Frieden auf Erden! Na, wo denn?
Zur Zeit da Rabbi Menachem im Lande Israel wohnte, ereignete es sich, dass ein törichter Mann, ohne bemerkt zu werden, den Ölberg bestieg und vom Gipfel aus in die Schofar Posaune stieß. Im aufgeschreckten Volk sprang die Kunde um, dies sei die Posaune, welche den Anbruch eines neuen Äons und mit ihm den Einbruch des lang ersehnten Friedensreiches ausrufe. Als das Gerücht zu den Ohren Rabbi Menachems kam, öffnete er das Fenster, sah in die Welt hinaus und sprach: „Ich sehe keine Erneuerung!“
Auch nach 2000 Jahren der Ausrufung des Friedens über die Erde und alle Menschen durch die Engel über Bethlehems Landen bleibt nüchtern festzuhalten: Keine Erneuerung! In der Tat, ein Blick durchs Adventsfenster 2024 hinaus in die Welt: Keine Neuerung! Kein Frieden weit und breit. Stattdessen eine sich global beschleunigende Spirale von Gewaltexzessen, Krieg und Hass – angetrieben von machtkranken, menschenverachtenden Despoten. Nicht zu reden vom verheerenden Vernichtungsfeldzug, den die Menschheit gegen das Natur- und Tierreich führt.

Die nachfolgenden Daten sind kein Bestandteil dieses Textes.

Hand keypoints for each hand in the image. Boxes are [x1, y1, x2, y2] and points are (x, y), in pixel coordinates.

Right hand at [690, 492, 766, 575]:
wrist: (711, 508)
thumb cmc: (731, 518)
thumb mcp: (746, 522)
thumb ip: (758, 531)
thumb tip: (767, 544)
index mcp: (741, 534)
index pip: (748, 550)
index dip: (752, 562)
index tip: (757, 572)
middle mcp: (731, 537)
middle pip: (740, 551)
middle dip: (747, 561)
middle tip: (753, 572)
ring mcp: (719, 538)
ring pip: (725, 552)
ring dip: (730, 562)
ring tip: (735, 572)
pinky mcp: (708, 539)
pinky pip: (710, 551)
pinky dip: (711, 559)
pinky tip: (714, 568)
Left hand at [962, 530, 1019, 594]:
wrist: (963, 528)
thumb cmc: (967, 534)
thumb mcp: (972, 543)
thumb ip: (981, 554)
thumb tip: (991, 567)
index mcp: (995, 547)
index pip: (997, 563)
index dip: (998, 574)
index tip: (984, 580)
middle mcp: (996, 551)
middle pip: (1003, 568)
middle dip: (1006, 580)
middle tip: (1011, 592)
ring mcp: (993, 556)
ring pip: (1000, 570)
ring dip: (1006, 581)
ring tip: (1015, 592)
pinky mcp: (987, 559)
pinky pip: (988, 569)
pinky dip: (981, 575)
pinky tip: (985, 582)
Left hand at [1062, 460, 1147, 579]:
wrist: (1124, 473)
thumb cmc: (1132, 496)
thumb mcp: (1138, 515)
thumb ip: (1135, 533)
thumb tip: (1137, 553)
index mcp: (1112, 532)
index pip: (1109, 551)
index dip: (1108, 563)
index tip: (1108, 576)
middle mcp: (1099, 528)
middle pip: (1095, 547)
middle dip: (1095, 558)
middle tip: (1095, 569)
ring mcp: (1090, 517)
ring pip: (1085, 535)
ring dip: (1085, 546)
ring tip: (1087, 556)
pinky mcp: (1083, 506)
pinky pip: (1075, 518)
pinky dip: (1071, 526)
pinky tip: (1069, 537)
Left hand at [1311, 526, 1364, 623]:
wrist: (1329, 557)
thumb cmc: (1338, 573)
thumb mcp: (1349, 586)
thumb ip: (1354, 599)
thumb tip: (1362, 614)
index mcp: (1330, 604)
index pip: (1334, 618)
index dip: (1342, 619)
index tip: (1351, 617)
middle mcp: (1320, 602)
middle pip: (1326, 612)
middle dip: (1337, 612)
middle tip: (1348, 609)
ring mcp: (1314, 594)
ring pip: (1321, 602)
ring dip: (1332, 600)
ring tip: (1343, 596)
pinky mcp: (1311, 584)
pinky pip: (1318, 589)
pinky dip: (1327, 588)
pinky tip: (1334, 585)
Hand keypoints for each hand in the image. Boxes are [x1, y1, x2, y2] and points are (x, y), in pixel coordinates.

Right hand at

Solch eine Bestandesaufnahme könnte einem den Mailänderli- und Brunsliduft schon etwas vergällen, es sei denn, wir erwarten von Weihnachten gar nichts anderes als das Aufrechterhalten einer schönen Tradition, verbunden mit etwas familiärer Trautheit, einer nicht allzu gar gekochten Weihnachtsgans, dazu ein bisschen Stille Nacht, Kerzenlicht, Kugelglanz und Lamettaglitter.
Nun ist es aber die Würde und Pflicht des Menschen gegen alle Hoffnungslosigkeit anzuhoffen, unerschütterlich, wie einst der Prophet Jesaja: „Es wird ein frischer, grüner Zweig aus dem abgehauenen Stamm hervorgehen.“ Da wird ein Neubeginn verheißen, wo niemand mehr an eine Zukunft glaubt.

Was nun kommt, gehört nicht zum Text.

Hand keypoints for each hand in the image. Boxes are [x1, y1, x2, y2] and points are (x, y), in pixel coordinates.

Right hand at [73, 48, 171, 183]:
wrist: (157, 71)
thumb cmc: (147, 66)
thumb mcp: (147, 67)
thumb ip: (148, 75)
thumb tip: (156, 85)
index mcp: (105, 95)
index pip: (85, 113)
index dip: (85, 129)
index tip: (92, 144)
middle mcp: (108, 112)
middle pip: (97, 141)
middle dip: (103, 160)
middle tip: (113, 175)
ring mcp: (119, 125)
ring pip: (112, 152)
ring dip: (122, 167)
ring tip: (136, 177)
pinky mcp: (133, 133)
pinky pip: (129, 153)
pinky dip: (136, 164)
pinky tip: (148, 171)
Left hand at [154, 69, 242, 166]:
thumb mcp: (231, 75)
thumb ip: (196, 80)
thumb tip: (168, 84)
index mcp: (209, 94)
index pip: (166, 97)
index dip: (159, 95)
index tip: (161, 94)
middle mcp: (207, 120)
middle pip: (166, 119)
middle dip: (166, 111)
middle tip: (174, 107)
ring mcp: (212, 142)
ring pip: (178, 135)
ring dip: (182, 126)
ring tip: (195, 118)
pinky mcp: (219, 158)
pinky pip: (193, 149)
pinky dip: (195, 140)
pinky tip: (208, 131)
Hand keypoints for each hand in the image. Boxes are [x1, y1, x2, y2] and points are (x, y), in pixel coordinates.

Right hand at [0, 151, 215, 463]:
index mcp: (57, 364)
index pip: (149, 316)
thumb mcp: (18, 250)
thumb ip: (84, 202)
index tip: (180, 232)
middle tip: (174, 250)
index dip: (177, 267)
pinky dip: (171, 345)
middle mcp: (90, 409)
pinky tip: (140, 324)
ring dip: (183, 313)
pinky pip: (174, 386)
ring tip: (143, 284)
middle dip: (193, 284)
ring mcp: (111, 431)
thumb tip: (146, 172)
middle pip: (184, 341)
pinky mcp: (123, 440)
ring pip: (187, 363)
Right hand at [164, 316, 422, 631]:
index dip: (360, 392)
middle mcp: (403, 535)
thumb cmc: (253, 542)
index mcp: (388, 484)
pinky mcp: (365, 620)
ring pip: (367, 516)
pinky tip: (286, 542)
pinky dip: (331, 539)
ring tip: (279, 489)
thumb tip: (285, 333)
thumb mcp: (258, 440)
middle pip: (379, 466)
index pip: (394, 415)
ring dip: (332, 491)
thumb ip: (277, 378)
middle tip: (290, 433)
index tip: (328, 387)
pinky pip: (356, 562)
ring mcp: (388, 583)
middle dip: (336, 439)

Dazu ein Tagebucheintrag des russischen Schriftstellers Alexander Solschenizyn ein: „Wir sägten Holz, griffen dabei nach einem morschen Ulmenbalken und schrien auf. Seit im vorigen Jahr der alte Stamm gefällt wurde, war er vom Traktor weggeschleppt und in Teile zersägt worden, zu Stapeln gerollt, auf die Erde geworfen – aber der Ulmenbalken, totgeglaubt, hatte sich nicht ergeben! Er hatte einen frischen, grünen Trieb hervorgebracht -, einen ganzen künftigen Baum oder einen dichten, rauschenden Zweig.“ Was für ein Weihnachten atmendes Zeugnis unbiegsamer Hoffnung!